— AUSZUG ZUM LESEN —
>>>

Ich bin früher mit meinen Freunden öfter dort gewesen. Aber die fahren nur noch zum Nordkapp. Wir haben uns immer nur deftige Hechtruten mit eingepackt und das war. Große rotbraune Twister mit Glitter drinn und schwere Jigs, das wars dann.auch schon.


----------



## bernie (27. Februar 2018)

*AW: Tipps zu Mommark/Fynshav Dänemark*

Moin Rudolf,

schau mal hier:
http://www.mommark-charterboot.dk/tipps-und-tricks.html

Wenn Du dann noch einige Filme von Matze auf YT anschaust, bist Du perfekt gerüstet!!


----------



## Dirk15 (28. Februar 2018)

*AW: Tipps zu Mommark/Fynshav Dänemark*

Hallo Rudolf,
wie gesagt, habe ich nur vom Ufer gefischt. Ich benutze hier meist ältere Ruten die ich z.B. auch zum Angeln auf Aal nutze. Bleie bis ca. 50-70 gr. konnte ich nutzen. Schnüre Mono 35er oder 40er. 
Angel meist mit Padernoster mit 2 Haken. Ist natürlich alles nicht optimal. Aber wenn man nur ein bißchen angeln will reicht das eigentlich aus.

<<<

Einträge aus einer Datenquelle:
>>>

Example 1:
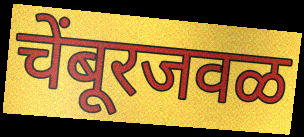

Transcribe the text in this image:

चेंबूरजवळ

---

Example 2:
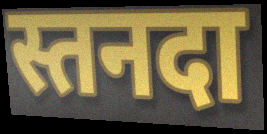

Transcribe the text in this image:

स्तनदा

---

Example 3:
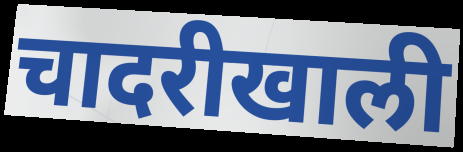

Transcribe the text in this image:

चादरीखाली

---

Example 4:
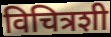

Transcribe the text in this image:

विचित्रशी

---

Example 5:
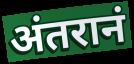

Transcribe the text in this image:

अंतरानं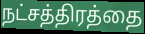
நட்சத்திரத்தைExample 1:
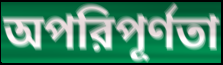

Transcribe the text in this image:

অপরিপূর্ণতা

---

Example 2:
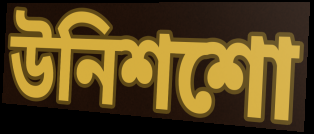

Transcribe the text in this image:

উনিশশো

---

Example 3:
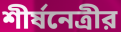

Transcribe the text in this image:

শীর্ষনেত্রীর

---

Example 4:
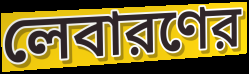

<<<

— ARBEITSANWEISUNGEN —
A. Gib bitte aus dem Forumsauszug über Mommark alles von "## Dirk15 (28." bis hinunter zu "das eigentlich aus." wortgetreu wieder.
B. Beantworte anhand des Forumsauszugs über Mommark diese Fragen:
(i) Welche Köder werden im ersten Abschnitt genannt?
(ii) Welche Schnüre verwendet Dirk15?
(iii) Mit wie vielen Haken ist das Paternoster bestückt, das Dirk15 meist benutzt?
C. Schreib den Forumsauszug über Mommark im Anschluss an seinen letzten Satz weiter.

— LÖSUNGEN DER REIHE —
A.
## Dirk15 (28. Februar 2018)

*AW: Tipps zu Mommark/Fynshav Dänemark*

Hallo Rudolf,
wie gesagt, habe ich nur vom Ufer gefischt. Ich benutze hier meist ältere Ruten die ich z.B. auch zum Angeln auf Aal nutze. Bleie bis ca. 50-70 gr. konnte ich nutzen. Schnüre Mono 35er oder 40er. 
Angel meist mit Padernoster mit 2 Haken. Ist natürlich alles nicht optimal. Aber wenn man nur ein bißchen angeln will reicht das eigentlich aus.

B.
(i) Große rotbraune Twister mit Glitter und schwere Jigs
(ii) Mono 35er oder 40er
(iii) Mit 2 Haken

C.
In Mommark/Hafen von der Mole geht es aber ganz gut. Hier habe ich schon wirklich gut Platte fangen können. (Ist aber nicht ungefährlich darauf zu gehen. Wenn es nass ist, lässt Du das besser.) 
Deine Ausrüstung für den Rhein wird wahrscheinlich besser als meine geeignet sein! 
Angel fast nur mit Seeringlern. Kannst Du in Flensburg bei DS Angelcenter kaufen oder im Angelladen in Fynshav-Notmark.
Viel Spaß beim Fischen!
Gruß Dirk


----------



## Rudolf R. (2. März 2018)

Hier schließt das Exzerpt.